Policies relating to the Deepthought High-Performance Computing Clusters

Please note that this page is still under construction. Therefore not all policies related to the Deepthought HPCCs are currently listed here.

Table of Contents

  1. General Policies
  2. Policies on Usage of Login Nodes
  3. Policies on Usage of Disk Space
    1. Policies Regarding Home Space
    2. Policies Regarding Division-Provided Data Volumes
    3. Policies Regarding Research Group Provided Data Volumes
    4. Policies Regarding Locally Attached Scratch Space


General Policies on Usage of High Performance Computing Clusters

The High Performance Computing (HPC) Clusters are part of the information technology resources that the Division of Information Technology makes available to the university community, and as such are covered by the campus Acceptable Use Policy (AUP). All users of the HPC clusters are required to adhere by the campus AUP in addition to the policies specific to the HPC clusters. The AUP applies to all HPC clusters made available by the Division of Information Technology, not just the Deepthought clusters. I.e., the MARCC/Bluecrab cluster is still an university IT resource governed by the AUP even though it is housed off-campus.

You should read and familiarize yourself with the Acceptable Use Policy. The AUP includes the following provisions which might be particularly applicable to users of the HPC clusters, but the list below is NOT complete and you are bound by all of the policies in the AUP.

  • "Those using university IT resources [...] are responsible for [...] safeguarding identification codes and passwords" DO NOT SHARE YOUR PASSWORD with anyone. If you have a student, colleague, etc. who needs access to your HPC allocation, request they get added to your allocation.
  • "Engaging in conduct that interferes with others' use of shared IT resources" is prohibited. The HPC cluster is a shared resource. The specific policies below about use of login nodes and disk space are related to this point.
  • "Using university IT resources for commercial or profit-making purposes" is prohibited without written authorization from the university.

In addition to the AUP, the HPC clusters have there own policies enumerated in this document. Among these are:

  • You are required to promptly comply with all direct requests from HPC systems staff regarding the use of the clusters. This includes requests to reduce disk space consumption or refrain from particular actions. We purposefully are trying to keep the list of rigid policy rules as short as possible in order to facilitate the use of this research tool in novel and creative ways. However, when we encounter behavior or practices which are interfering with the ability of others to use this shared resource, we will step in and require your prompt compliance with such requests.

============================================================

Can you print the stretch of the Deepthought cluster policies from "You should read" through "to this point.", word for word?

============================================================

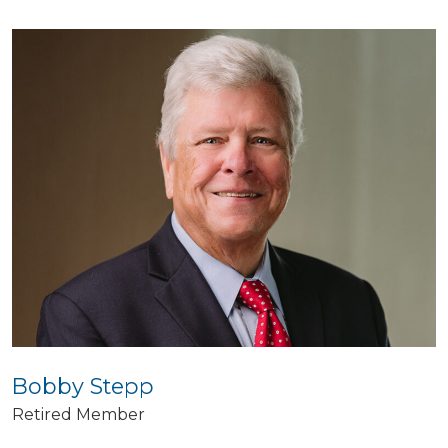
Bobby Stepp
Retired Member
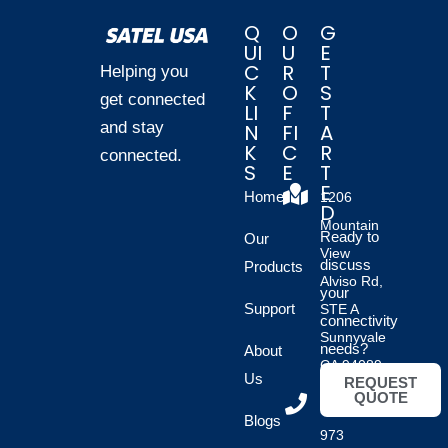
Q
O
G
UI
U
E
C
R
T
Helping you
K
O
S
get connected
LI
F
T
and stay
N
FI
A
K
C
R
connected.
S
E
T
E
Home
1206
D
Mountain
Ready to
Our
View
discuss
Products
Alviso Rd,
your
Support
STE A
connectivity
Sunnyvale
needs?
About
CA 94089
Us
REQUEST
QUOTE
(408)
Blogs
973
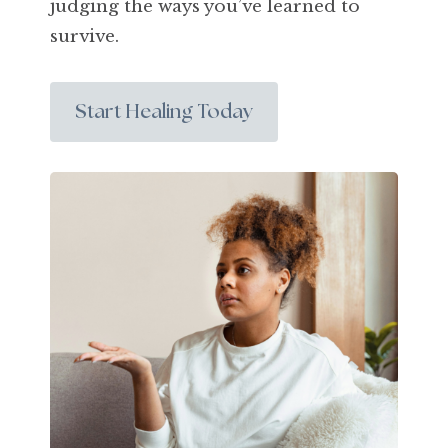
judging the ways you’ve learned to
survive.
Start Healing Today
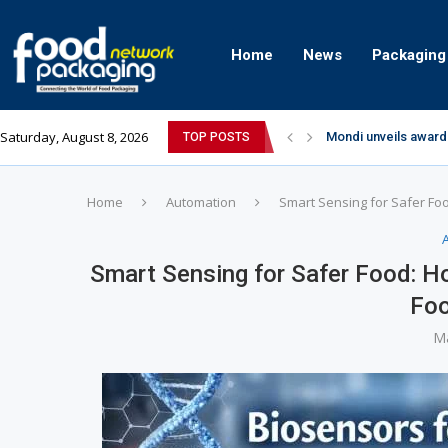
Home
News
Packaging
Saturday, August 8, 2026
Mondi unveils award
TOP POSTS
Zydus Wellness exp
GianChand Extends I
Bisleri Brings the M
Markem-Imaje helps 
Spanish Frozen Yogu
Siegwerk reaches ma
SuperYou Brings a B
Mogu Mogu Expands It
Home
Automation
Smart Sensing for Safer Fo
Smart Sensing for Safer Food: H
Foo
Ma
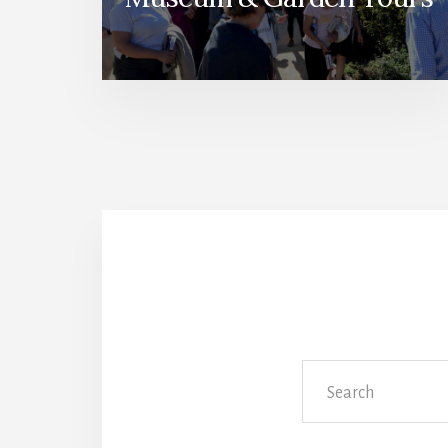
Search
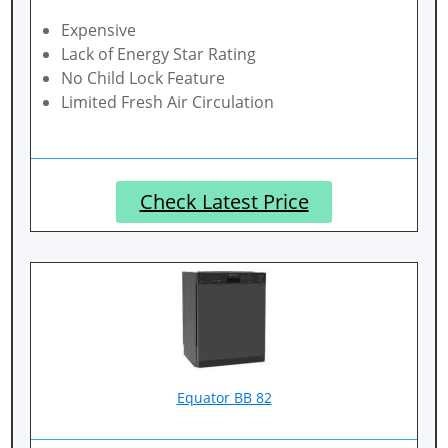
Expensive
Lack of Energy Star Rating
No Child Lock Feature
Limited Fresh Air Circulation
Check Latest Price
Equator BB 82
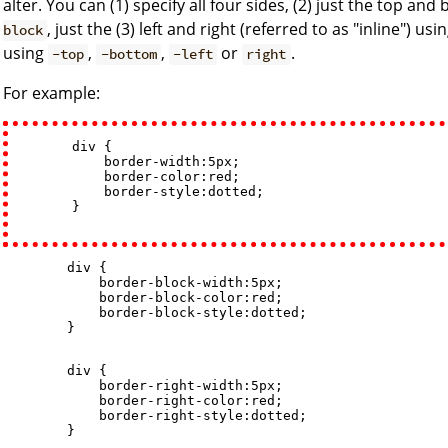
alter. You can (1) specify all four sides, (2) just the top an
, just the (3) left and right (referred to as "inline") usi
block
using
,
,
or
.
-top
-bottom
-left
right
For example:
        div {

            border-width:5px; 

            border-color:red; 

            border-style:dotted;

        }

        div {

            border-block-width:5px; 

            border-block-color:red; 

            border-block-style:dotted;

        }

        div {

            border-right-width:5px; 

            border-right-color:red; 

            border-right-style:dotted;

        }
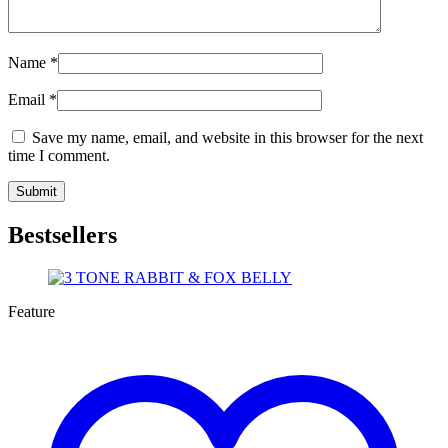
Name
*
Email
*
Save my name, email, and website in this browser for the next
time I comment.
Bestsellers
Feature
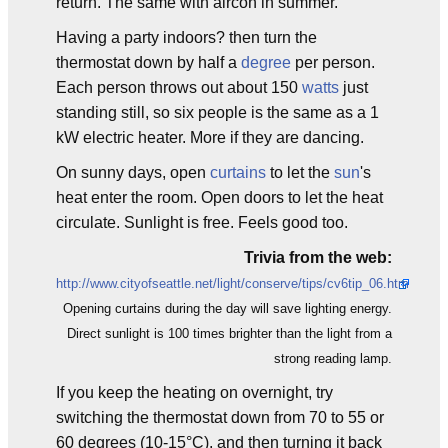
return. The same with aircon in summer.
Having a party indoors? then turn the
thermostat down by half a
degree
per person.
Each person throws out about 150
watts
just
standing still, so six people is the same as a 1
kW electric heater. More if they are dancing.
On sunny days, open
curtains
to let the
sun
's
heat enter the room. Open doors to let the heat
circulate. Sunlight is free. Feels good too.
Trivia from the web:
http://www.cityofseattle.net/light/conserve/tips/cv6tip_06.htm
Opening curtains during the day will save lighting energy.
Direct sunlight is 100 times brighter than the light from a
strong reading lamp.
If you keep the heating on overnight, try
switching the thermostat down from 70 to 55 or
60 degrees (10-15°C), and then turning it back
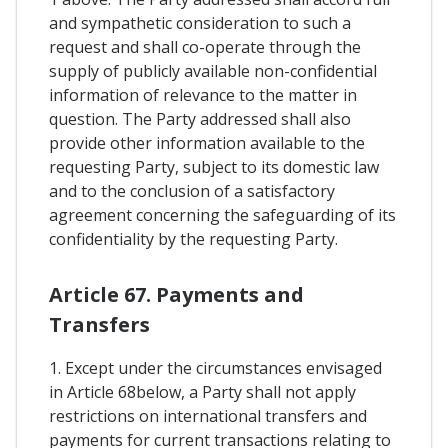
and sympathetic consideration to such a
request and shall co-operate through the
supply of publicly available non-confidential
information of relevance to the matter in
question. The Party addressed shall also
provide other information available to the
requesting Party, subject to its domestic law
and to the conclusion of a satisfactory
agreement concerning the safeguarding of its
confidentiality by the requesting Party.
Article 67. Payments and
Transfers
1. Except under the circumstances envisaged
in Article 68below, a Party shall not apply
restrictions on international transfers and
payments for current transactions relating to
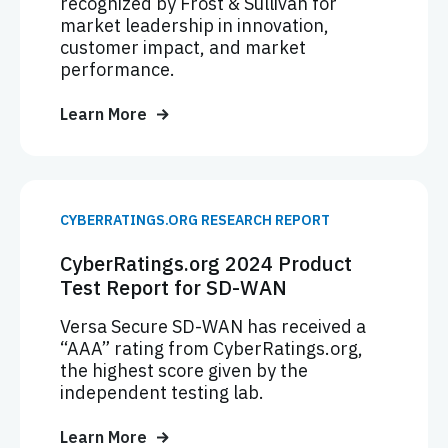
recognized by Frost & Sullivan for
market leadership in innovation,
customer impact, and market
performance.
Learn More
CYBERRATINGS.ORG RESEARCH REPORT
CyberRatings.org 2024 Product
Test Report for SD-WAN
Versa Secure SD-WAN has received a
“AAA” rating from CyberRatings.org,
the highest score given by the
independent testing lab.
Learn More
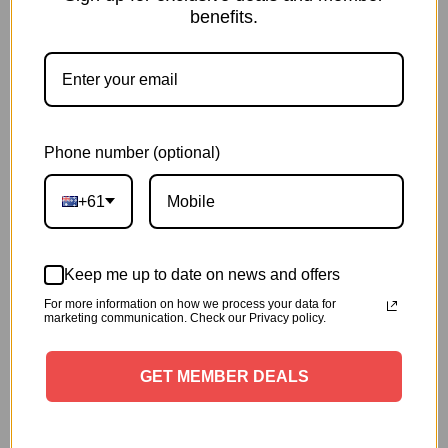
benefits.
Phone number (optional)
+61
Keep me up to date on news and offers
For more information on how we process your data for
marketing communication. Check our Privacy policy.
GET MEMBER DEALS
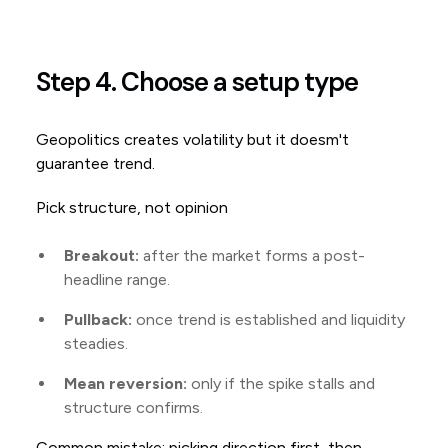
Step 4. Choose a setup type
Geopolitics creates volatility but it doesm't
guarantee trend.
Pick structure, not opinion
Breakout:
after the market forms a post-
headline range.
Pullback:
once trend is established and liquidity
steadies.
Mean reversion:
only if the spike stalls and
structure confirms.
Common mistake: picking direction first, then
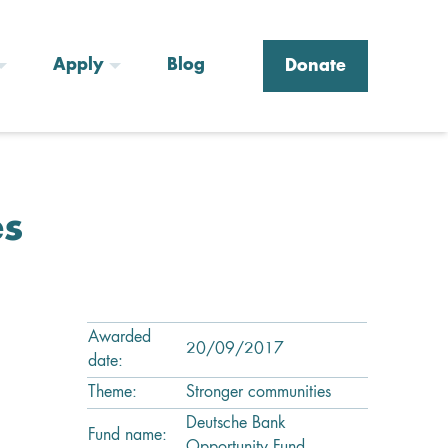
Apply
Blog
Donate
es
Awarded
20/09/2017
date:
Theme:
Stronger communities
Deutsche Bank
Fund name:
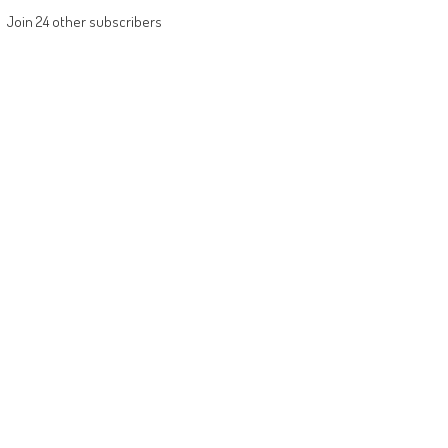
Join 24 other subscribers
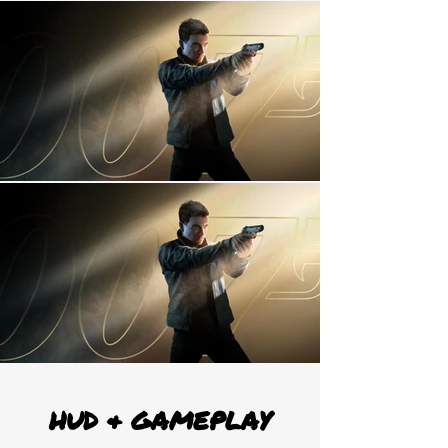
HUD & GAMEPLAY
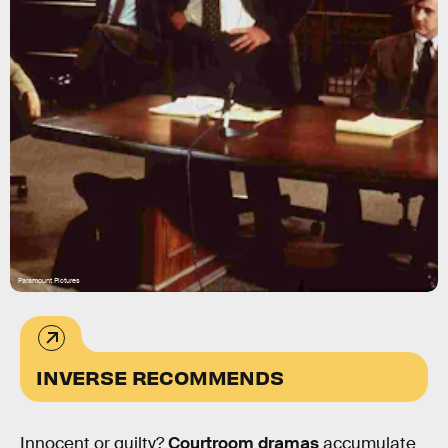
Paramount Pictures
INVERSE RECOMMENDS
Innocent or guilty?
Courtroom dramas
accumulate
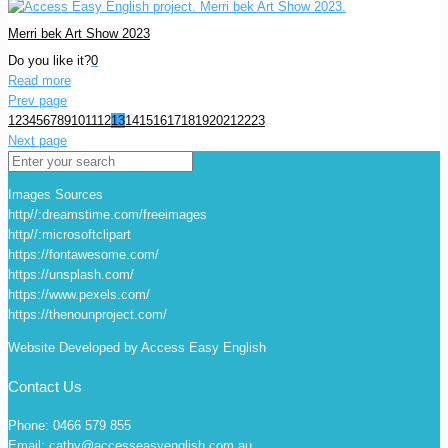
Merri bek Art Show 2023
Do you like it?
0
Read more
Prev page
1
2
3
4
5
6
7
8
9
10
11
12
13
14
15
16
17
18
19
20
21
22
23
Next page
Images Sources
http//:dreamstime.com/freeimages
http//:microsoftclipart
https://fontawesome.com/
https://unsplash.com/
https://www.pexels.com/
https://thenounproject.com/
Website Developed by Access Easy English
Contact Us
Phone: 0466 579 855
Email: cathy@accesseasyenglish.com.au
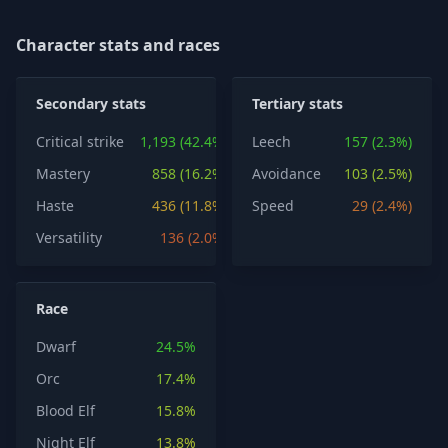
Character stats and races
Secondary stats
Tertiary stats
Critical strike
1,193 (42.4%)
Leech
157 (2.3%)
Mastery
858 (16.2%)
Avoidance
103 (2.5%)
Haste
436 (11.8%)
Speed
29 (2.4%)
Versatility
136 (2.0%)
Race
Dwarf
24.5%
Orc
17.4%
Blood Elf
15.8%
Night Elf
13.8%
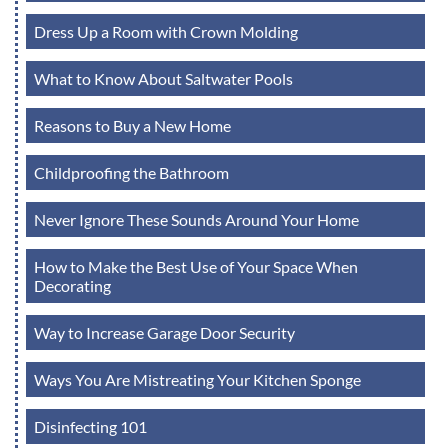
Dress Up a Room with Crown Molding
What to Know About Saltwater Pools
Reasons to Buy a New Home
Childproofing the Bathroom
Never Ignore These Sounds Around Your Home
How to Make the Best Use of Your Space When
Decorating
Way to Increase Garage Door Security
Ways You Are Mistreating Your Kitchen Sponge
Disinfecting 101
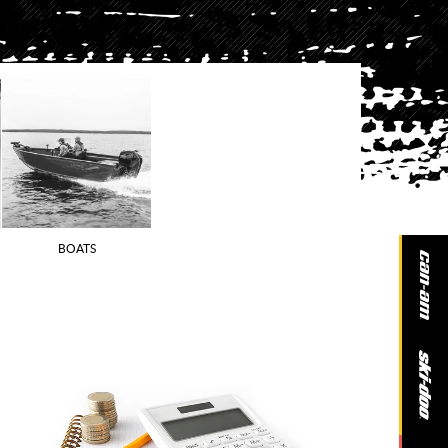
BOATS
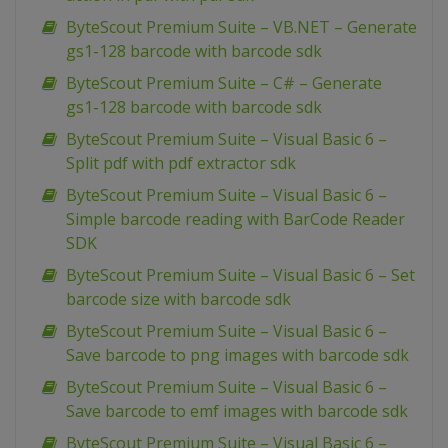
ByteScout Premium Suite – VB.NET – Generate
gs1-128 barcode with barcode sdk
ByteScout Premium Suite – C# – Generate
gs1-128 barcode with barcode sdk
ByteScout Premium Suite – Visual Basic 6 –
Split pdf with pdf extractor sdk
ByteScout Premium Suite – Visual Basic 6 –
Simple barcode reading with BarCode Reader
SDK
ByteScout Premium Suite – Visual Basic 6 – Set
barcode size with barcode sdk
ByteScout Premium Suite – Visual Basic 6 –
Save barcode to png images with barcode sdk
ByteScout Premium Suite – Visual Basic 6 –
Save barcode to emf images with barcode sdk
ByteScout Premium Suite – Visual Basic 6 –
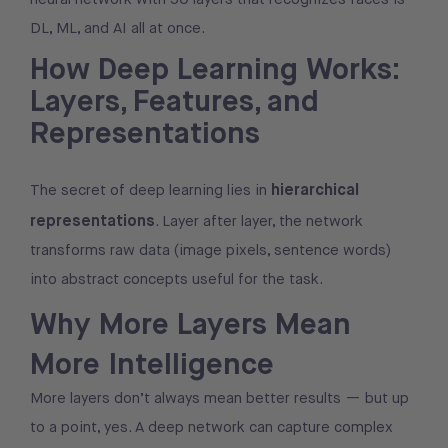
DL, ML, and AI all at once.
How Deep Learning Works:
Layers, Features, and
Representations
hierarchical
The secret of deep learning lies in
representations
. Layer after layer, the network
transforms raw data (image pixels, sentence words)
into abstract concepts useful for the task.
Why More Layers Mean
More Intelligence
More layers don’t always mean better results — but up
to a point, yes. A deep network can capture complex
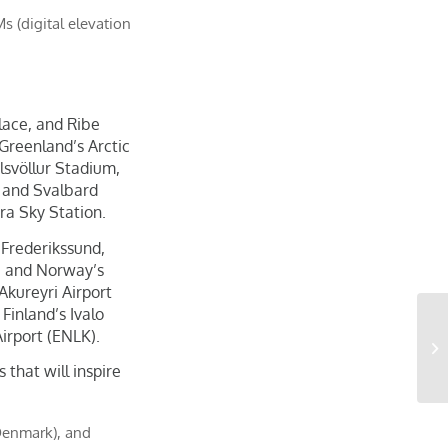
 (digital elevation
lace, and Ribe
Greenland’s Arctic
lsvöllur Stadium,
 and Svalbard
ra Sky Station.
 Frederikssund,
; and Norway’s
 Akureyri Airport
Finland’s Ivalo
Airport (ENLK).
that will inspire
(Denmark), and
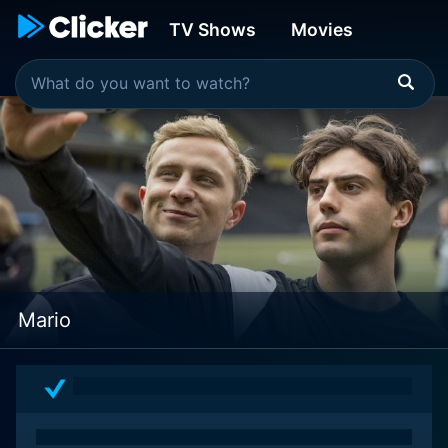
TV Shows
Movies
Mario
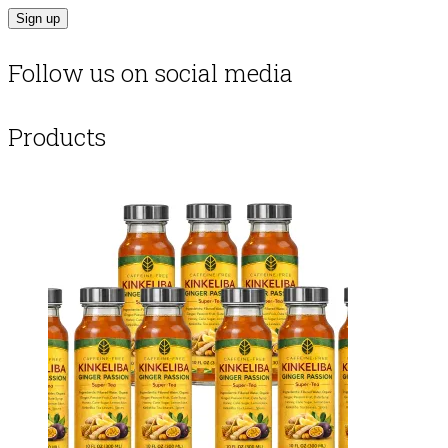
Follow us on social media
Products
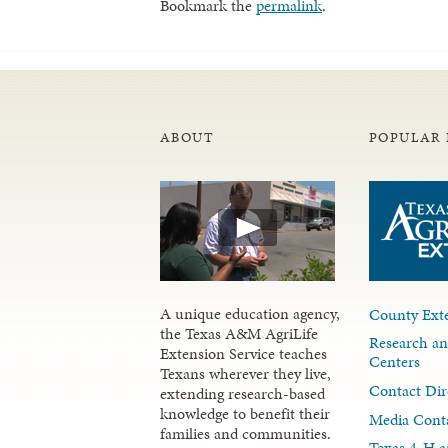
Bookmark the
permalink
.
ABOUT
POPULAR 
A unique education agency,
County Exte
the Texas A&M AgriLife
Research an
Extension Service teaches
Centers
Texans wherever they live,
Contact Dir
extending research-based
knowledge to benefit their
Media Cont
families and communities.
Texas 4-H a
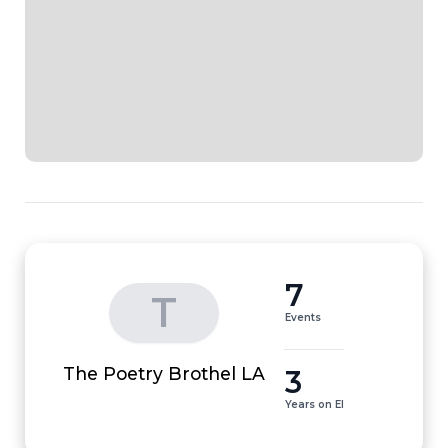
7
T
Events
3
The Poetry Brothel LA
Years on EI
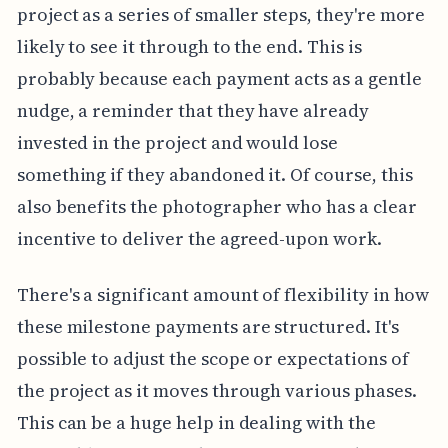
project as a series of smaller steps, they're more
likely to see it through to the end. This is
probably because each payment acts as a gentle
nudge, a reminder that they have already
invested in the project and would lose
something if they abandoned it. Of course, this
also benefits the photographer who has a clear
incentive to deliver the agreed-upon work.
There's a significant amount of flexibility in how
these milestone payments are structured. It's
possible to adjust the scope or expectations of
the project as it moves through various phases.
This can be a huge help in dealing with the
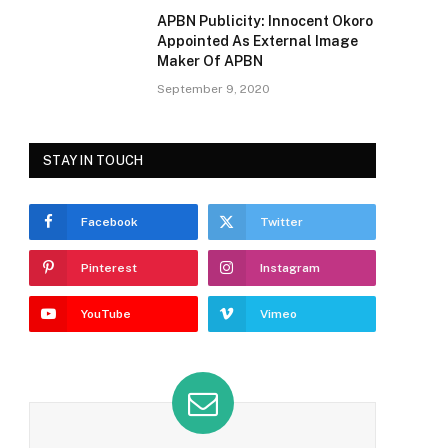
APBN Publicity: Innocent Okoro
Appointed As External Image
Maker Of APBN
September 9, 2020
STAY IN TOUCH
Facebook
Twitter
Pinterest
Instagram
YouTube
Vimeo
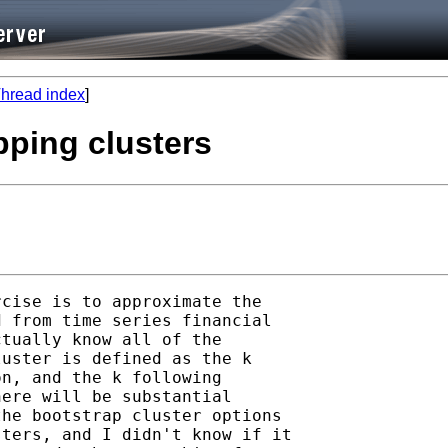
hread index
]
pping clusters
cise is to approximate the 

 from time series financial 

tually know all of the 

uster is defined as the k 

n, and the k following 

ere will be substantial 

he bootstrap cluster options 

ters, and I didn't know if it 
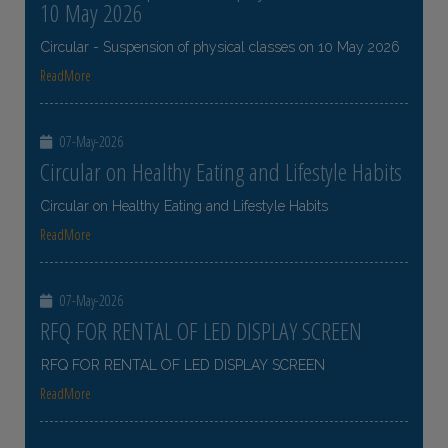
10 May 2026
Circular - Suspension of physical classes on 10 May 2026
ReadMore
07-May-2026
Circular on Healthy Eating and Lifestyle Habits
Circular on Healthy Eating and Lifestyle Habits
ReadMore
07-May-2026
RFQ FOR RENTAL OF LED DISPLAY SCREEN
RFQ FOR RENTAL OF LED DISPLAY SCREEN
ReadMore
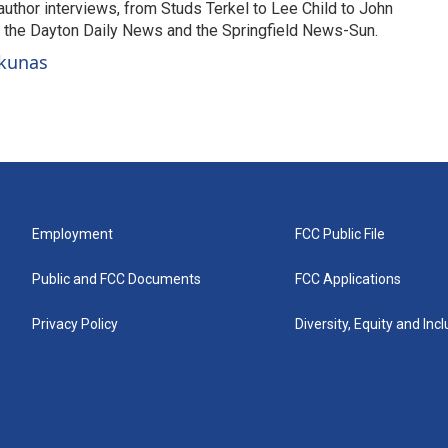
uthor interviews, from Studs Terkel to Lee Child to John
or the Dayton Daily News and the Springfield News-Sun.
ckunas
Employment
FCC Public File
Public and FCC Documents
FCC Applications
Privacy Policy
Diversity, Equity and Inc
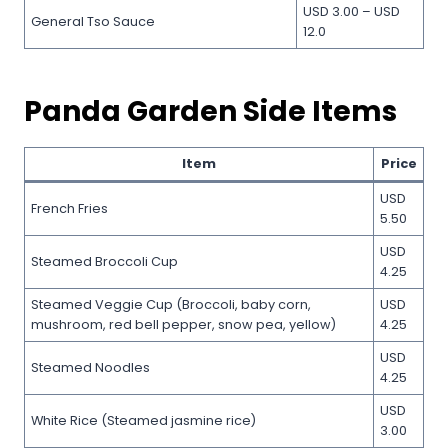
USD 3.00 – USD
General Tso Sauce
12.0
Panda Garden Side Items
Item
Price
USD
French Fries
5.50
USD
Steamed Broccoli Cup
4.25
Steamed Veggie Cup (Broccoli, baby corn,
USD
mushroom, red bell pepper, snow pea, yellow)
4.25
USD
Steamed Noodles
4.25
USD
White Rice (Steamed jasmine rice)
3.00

============================================================

> [Output of the exercise]:
You should read and familiarize yourself with the Acceptable Use Policy. The AUP includes the following provisions which might be particularly applicable to users of the HPC clusters, but the list below is NOT complete and you are bound by all of the policies in the AUP.

  • "Those using university IT resources [...] are responsible for [...] safeguarding identification codes and passwords" DO NOT SHARE YOUR PASSWORD with anyone. If you have a student, colleague, etc. who needs access to your HPC allocation, request they get added to your allocation.
  • "Engaging in conduct that interferes with others' use of shared IT resources" is prohibited. The HPC cluster is a shared resource. The specific policies below about use of login nodes and disk space are related to this point.